Die Ostdeutschen erlebten nach 1989 einen kompletten Systemwechsel. Nicht wenige standen vor dem Nichts und mussten von vorn beginnen. Bis heute wird Ostdeutschland durch geringere Gehälter im Vergleich zum Westen, auch im öffentlichen Dienst, von geringeren Möglichkeiten zum Vermögensaufbau und zum Aufstieg im Beruf geprägt. Vielen Ostdeutschen ist es unter erheblichen Mühen gelungen, nach der Wende sich eine neue Existenz aufzubauen. Diese Leistungen haben Ostdeutsche auch erbracht mit Blick auf ein Leben in Einheit und in Freiheit in einem demokratischen Deutschland.
Seit einiger Zeit geistert durch die Presse und durch die Medien die Behauptung, die Ostdeutschen hätten Nachholbedarf in Sachen Demokratie, allein deshalb, weil sie nicht in dem Sinne von ihren demokratischen Rechten Gebrauch machen, wie man sich das unter rot-grünen Medienschaffenden wünscht. Erstens stehen die Ostdeutschen hiermit nicht allein, denn auch in Westdeutschland wächst die Ablehnung der Politik der Bundesregierung.

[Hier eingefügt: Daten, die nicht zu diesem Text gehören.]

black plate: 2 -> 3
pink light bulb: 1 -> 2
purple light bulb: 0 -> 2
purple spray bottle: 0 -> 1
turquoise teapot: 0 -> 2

Zweitens haben die Ostdeutschen sich die Demokratie 1989 nicht nur erkämpft, sie mussten so manch undemokratischen Akt nach 1989 hinnehmen, der von der Verdrängung der ostdeutschen Eliten bis zur Enteignung durch die Treuhand reichte.

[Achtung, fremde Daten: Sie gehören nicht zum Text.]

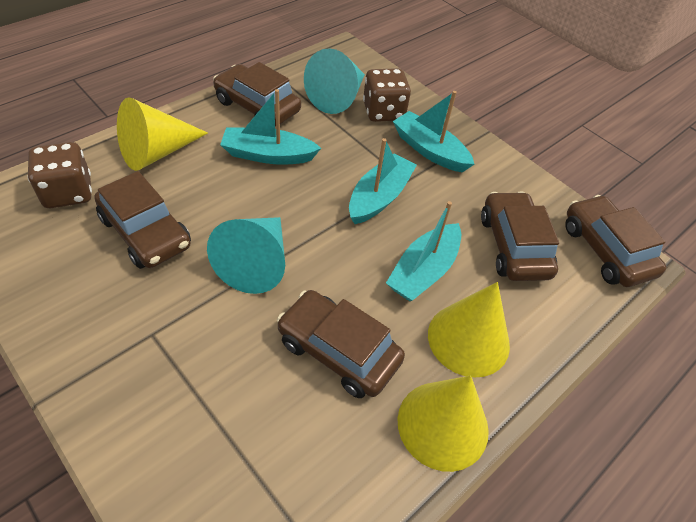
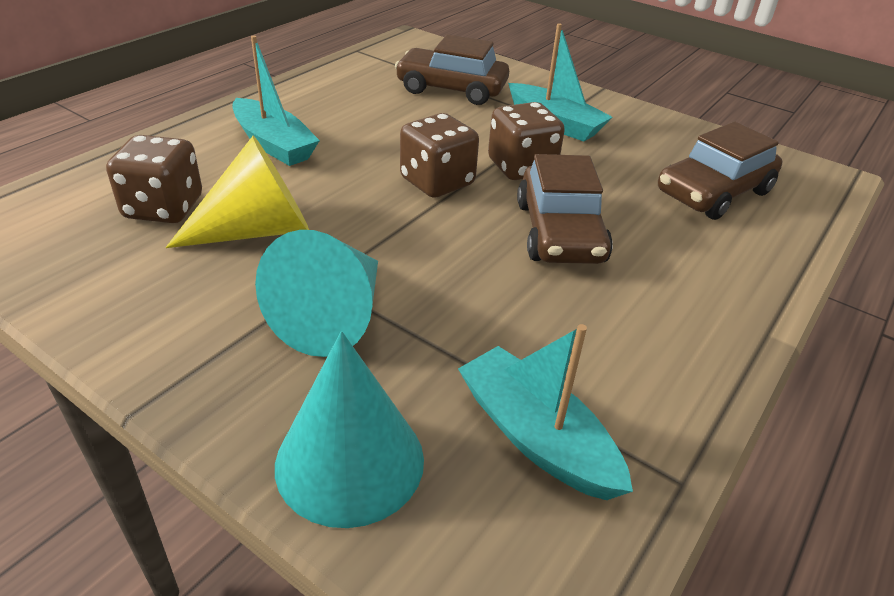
brown car: 5 -> 3
brown dice: 2 -> 3
turquoise boat: 4 -> 3
yellow cone: 3 -> 1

Die Erfahrung der erkämpften Freiheit, die zutiefst demokratische und liberale Skepsis gegenüber den Institutionen und der Aufbau einer neuen Existenz in einer vollkommen anderen Gesellschaft, wozu Fleiß, Mut, Beharrlichkeit und Offenheit gehören, ließen ein ostdeutsches Selbstbewusstsein wachsen, das die Ostdeutschen in die deutsche Einheit immer stärker mit einbringen.
Deutschland ist nicht in Ost-und Westdeutschland gespalten. Die Vorstellung von Ossis und Wessis leben nur noch in realitätsenthobenen Redaktionen. Die Deutschen sind sich in vielem näher, als manchem das lieb ist.

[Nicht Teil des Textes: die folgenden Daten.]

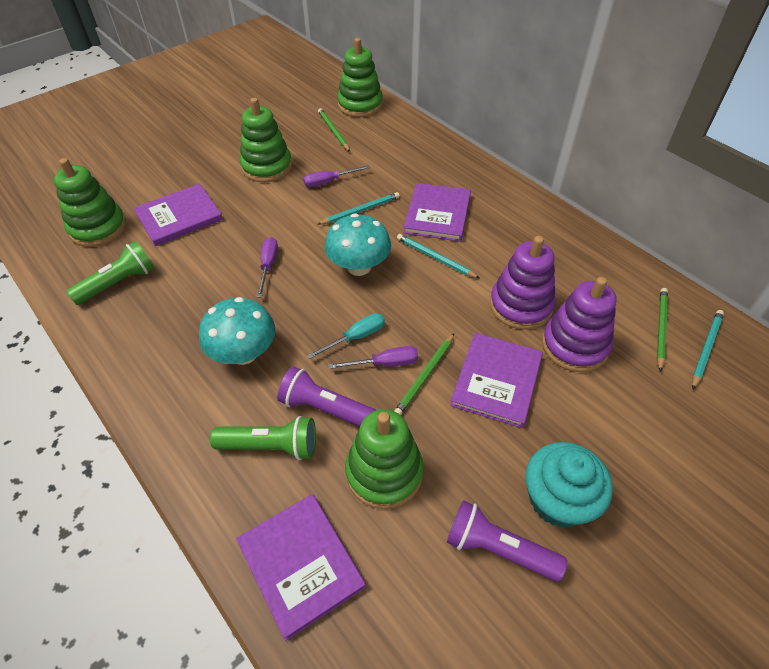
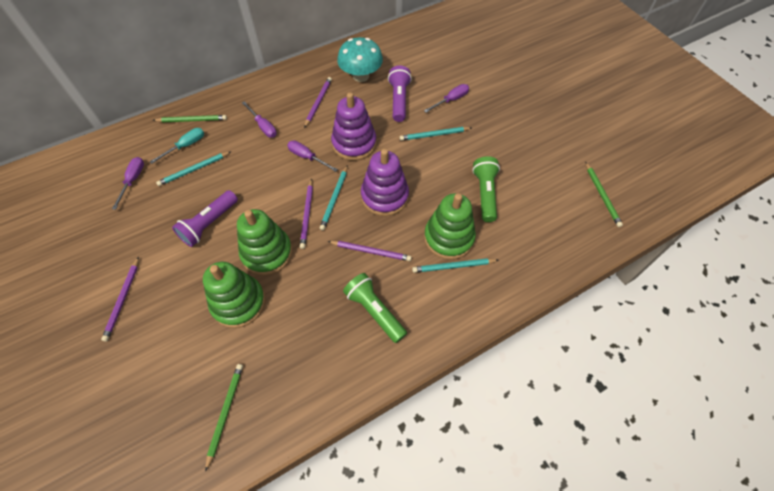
green stacking toy: 4 -> 3
purple book: 4 -> 0
purple pencil: 0 -> 4
purple screwdriver: 3 -> 4
turquoise cupcake: 1 -> 0
turquoise mushroom: 2 -> 1
turquoise pencil: 3 -> 4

Die Deutsche Einheit ist eine widersprüchliche, komplexe, auch mit Schattenseiten versehene Erfolgsgeschichte. Die Auseinandersetzungen finden nicht zwischen Ost und West, nicht zwischen links und rechts statt, sondern zwischen Globalisten und Kommunitaristen, zwischen denen, die Deutschland auflösen wollen, von einer Welt ohne Grenzen träumen und denjenigen, die in ihren Gemeinden und Städten, in ihren Bundesländern und in dieser Republik leben möchten, zwischen denjenigen, die wie Hans im Glück die Einheit eintauschen wollen gegen eine nebulöse, letztlich tribalistische Vielfalt, und denjenigen, die in der Einheit die Grundlage für Freiheit, Demokratie, Menschrechte und Vielfalt sehen.
Feiern wir diesen Tag in Ost und West als Fest der Freiheit und der Heimat.